If you missed it, last week The News Journal ran an op-ed penned by Edward C. Ratledge, Director, Center for Applied Demography & Survey Research, University of Delaware, and Bill Osborne, Interim President, Delaware Public Policy Institute. The article was a good primer on just how large a challenge the General Assembly is facing, not only this year, but in future years, related to the state’s budget. A leading cause of our issues is Delaware’s aging population, an increasing number of retirees, and a relatively low number of younger workers here to replace those leaving the workforce. The article highlights the ramifications of these demographic shifts, notably:
- The baby boomers, those roughly in the 52-71 age group, number 250,000 in Delaware.
- The group that will replace the boomers is now 0-19 years of age. Births in Delaware peaked in 2007 at 12,000 annually. Since that peak, the number of births has moved slowly downward to 11,000 annually and births are expected to stay in this range for the next 30 years. Thus the 0-19 population remains in a narrow range around 232,000 in the next few decades. At the same time the 65+ population climbs from 159,000 today to 264,000 in 2050.

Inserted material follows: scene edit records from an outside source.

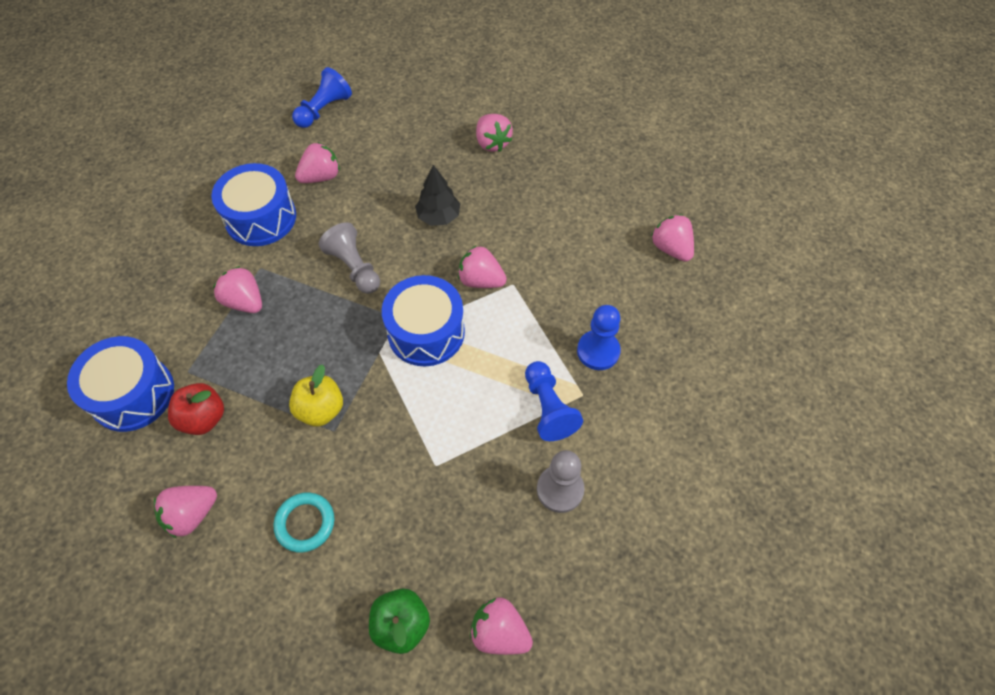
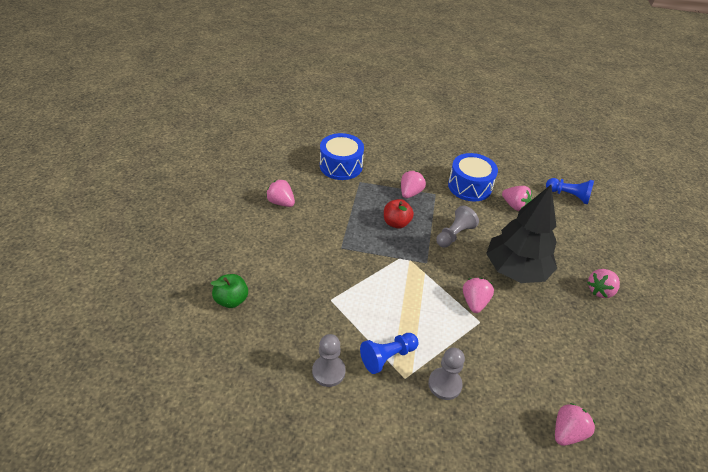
camera: 75 degrees right, 15 degrees down
red apple [168,383,224,435] -> red apple moved to [384,199,414,229]
turquoise ring [273,493,334,552] -> none
yellow apple [289,365,343,426] -> none
blue drum [382,275,465,366] -> none
black tree [415,165,461,226] -> black tree [486,185,557,283], size x2.10
pink strawberry [470,597,533,655] -> none
blue pawn [577,305,621,370] -> grey pawn [428,348,465,400]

- Given the aging of the population and slower growth in the economy, there will be continuous pressure on the State’s budget. Pensions and health care costs for state employees and retirees (also the subject of a study by the Delaware Public Policy Institute in 2015) are both increasing faster than revenue
Added to the mix will be increased pressures to fund education, already a full third of Delaware’s budget, and expected to grow. Plus, the increased costs of Medicaid, which not only increases as our economy lags, but can also increase unexpectedly if the Federal share is reduced.

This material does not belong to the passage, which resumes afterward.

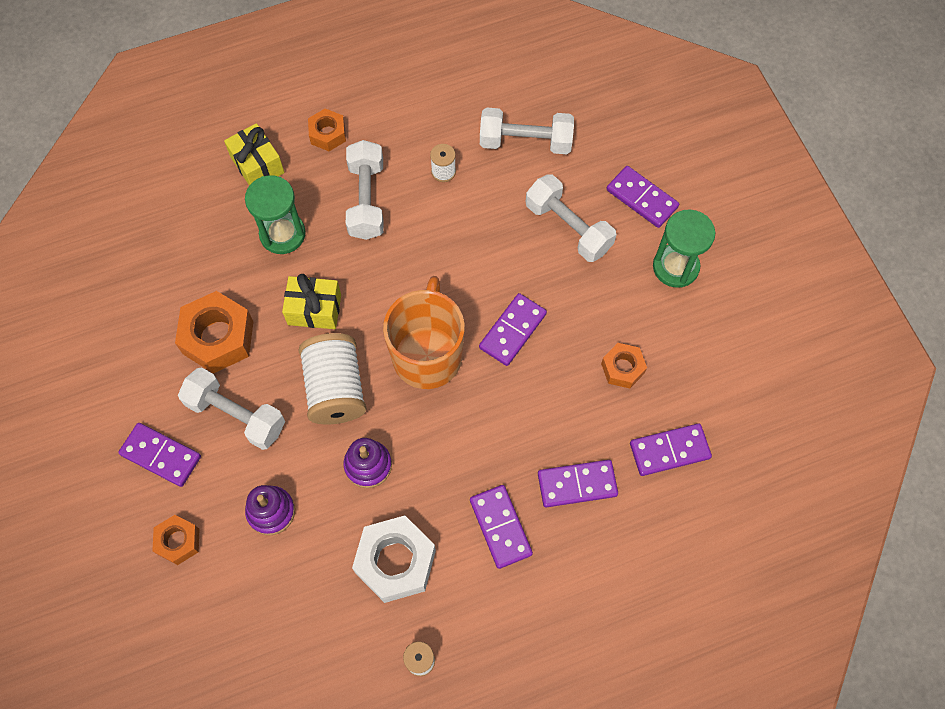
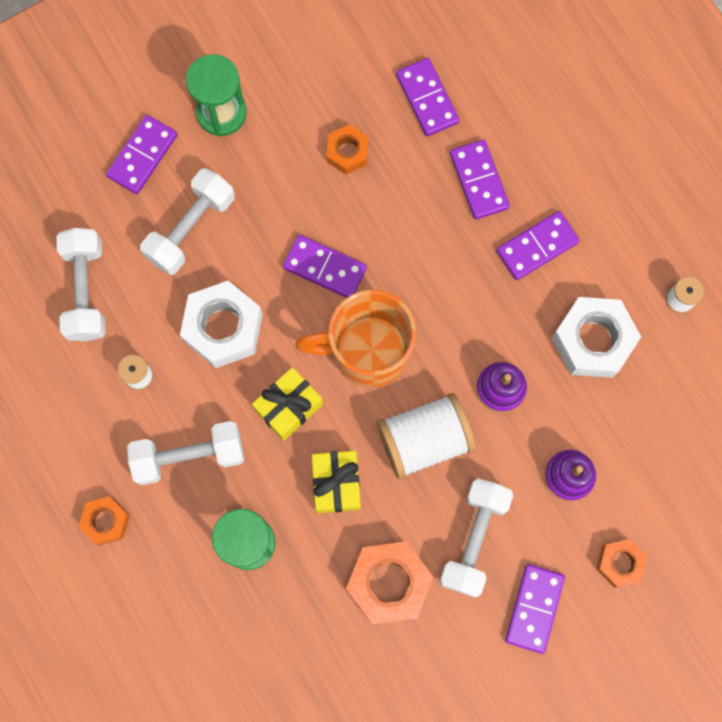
camera: 100 degrees left, 10 degrees up
yellow gift [224,123,285,186] -> yellow gift moved to [252,367,323,441]
none -> white nut [180,281,263,368]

The takeaway from this article echoes what the State Chamber has been calling for the last two years: a structural change to state spending and revenue collection that mirrors in large part what the DEFAC Taskforce on Revenues came up with in 2015. While the downside is that the report’s recommendations are revenue neutral for three years, which is no help to the existing budget shortfall, it does decrease the state’s reliance on revenue items like abandoned property, lottery and other revenue streams not directly tied to the economy. Our hope during this Joint Finance Committee break is for an in depth look at how to start moving in this direction, with direct action items taken.